Though there isn’t much variety in the songs played over the four sets (understandable, given the need to cut and splice between different shows for the planned album), that doesn’t mean the performances of those compositions don’t differ from set to set. Sometimes, it’s merely an unrepeated ad-lib from Marriott or a slightly miffed return to a full band chorus from one of Frampton’s solos; more often, there are changes in approach and feeling that lead to substantially different takes. For example, “I Walk on Gilded Splinters”, the Dr. John cover that is the heart and soul of each show, is entirely different not in structure or length but in the way the band plays it.

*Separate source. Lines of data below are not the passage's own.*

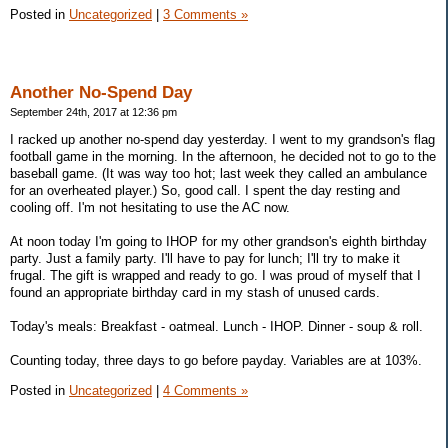
Posted in
Uncategorized
|
3 Comments »
Another No-Spend Day
September 24th, 2017 at 12:36 pm
I racked up another no-spend day yesterday. I went to my grandson's flag
football game in the morning. In the afternoon, he decided not to go to the
baseball game. (It was way too hot; last week they called an ambulance
for an overheated player.) So, good call. I spent the day resting and
cooling off. I'm not hesitating to use the AC now.
At noon today I'm going to IHOP for my other grandson's eighth birthday
party. Just a family party. I'll have to pay for lunch; I'll try to make it
frugal. The gift is wrapped and ready to go. I was proud of myself that I
found an appropriate birthday card in my stash of unused cards.
Today's meals: Breakfast - oatmeal. Lunch - IHOP. Dinner - soup & roll.
Counting today, three days to go before payday. Variables are at 103%.
Posted in
Uncategorized
|
4 Comments »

The solos are in the same order and places and last roughly the same amount of time, and the subtle nod to Mountain’s “Mississippi Queen” appears at the same point in each recording. In the first set they’re aggressive yet unsure, and the result is a puffed out, chest-beating version of the song, more power than precision. That take is loud not lyrical.

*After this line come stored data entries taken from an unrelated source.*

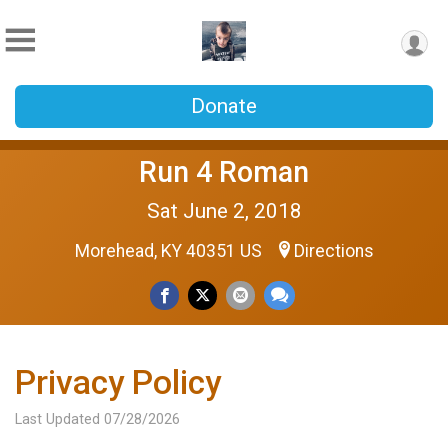
Donate
Run 4 Roman
Sat June 2, 2018
Morehead, KY 40351 US
Directions
Privacy Policy
Last Updated 07/28/2026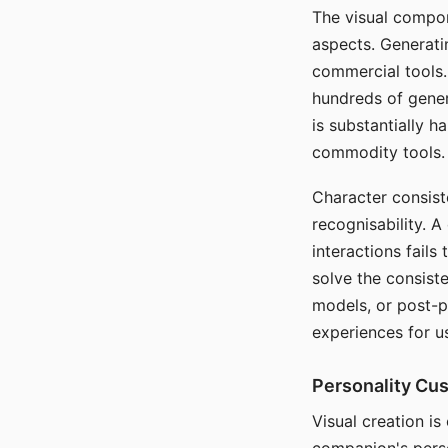
The visual compon
aspects. Generatin
commercial tools. 
hundreds of genera
is substantially 
commodity tools.
Character consis
recognisability. 
interactions fails
solve the consist
models, or post-p
experiences for u
Personality Cu
Visual creation is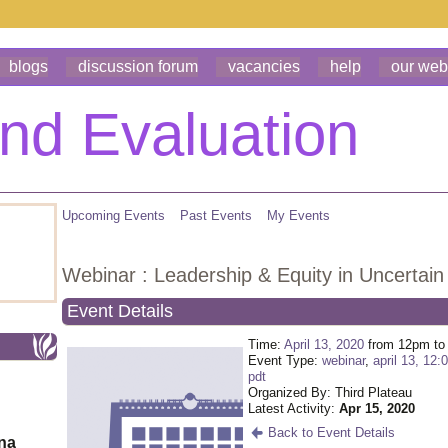
blogs
discussion forum
vacancies
help
our web
Upcoming Events
Past Events
My Events
Webinar : Leadership & Equity in Uncertain
Event Details
Time:
April 13, 2020
from 12pm to
Event Type:
webinar
,
april 13, 12:
pdt
Organized By: Third Plateau
Latest Activity:
Apr 15, 2020
Back to Event Details
ona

The second is more comfortable, all jitters gone and worries laid aside. They sound proud of their precision, and though the power’s still there, it’s contained. This is a band that knows just how good they can be, and knowing they had reached that peak. The third version, from the first set on the second night, is nearly as tight, but the band dialed back the fury another notch to allow for greater elasticity. This sounds like a band listening to each other, where vocal lines, guitar licks, or drum fills all prove to be launching pads for the next piece of improvisation. By the last set, Humble Pie knew they had at least two excellent versions of the song to choose from for the eventual album. There is no pressure to achieve greatness. The result is the most laid back, lyrical, fluid and fun rendition of “I Walk on Gilded Splinters” they recorded. Unsurprisingly, this final version is the one they chose for Performance – Rockin’ the Fillmore back in 1971. It’s sublime. All 27 minutes of it.

Twenty seven minutes. That’s the elephant in the room, and one that must be addressed. This box set is a mere 22 songs, and lasts just a bit over four hours. Each show is five or six songs, lasting between 50- and 70-odd minutes. The music is not intricate suites, broken into many parts, each with huge compositional differences or changes that keep the ear and mind constantly alert. It’s simple blues-rock taken to epic lengths through multiple solos. This is excess at its most basic, where each member stepped to the front and had their moment in the spotlight. That the audiences sat in rapt attention, cheering each bent note or soulful wail, seems odd in this day and age. But that very fact is what makes this so compelling. It actually deserves and rewards that kind of attention, the close listening that seems antithetical to an increasingly distracted and distracting world. It may be an artifact of a bygone era, one that in all reality lasted only a few short years, but it’s one of the best.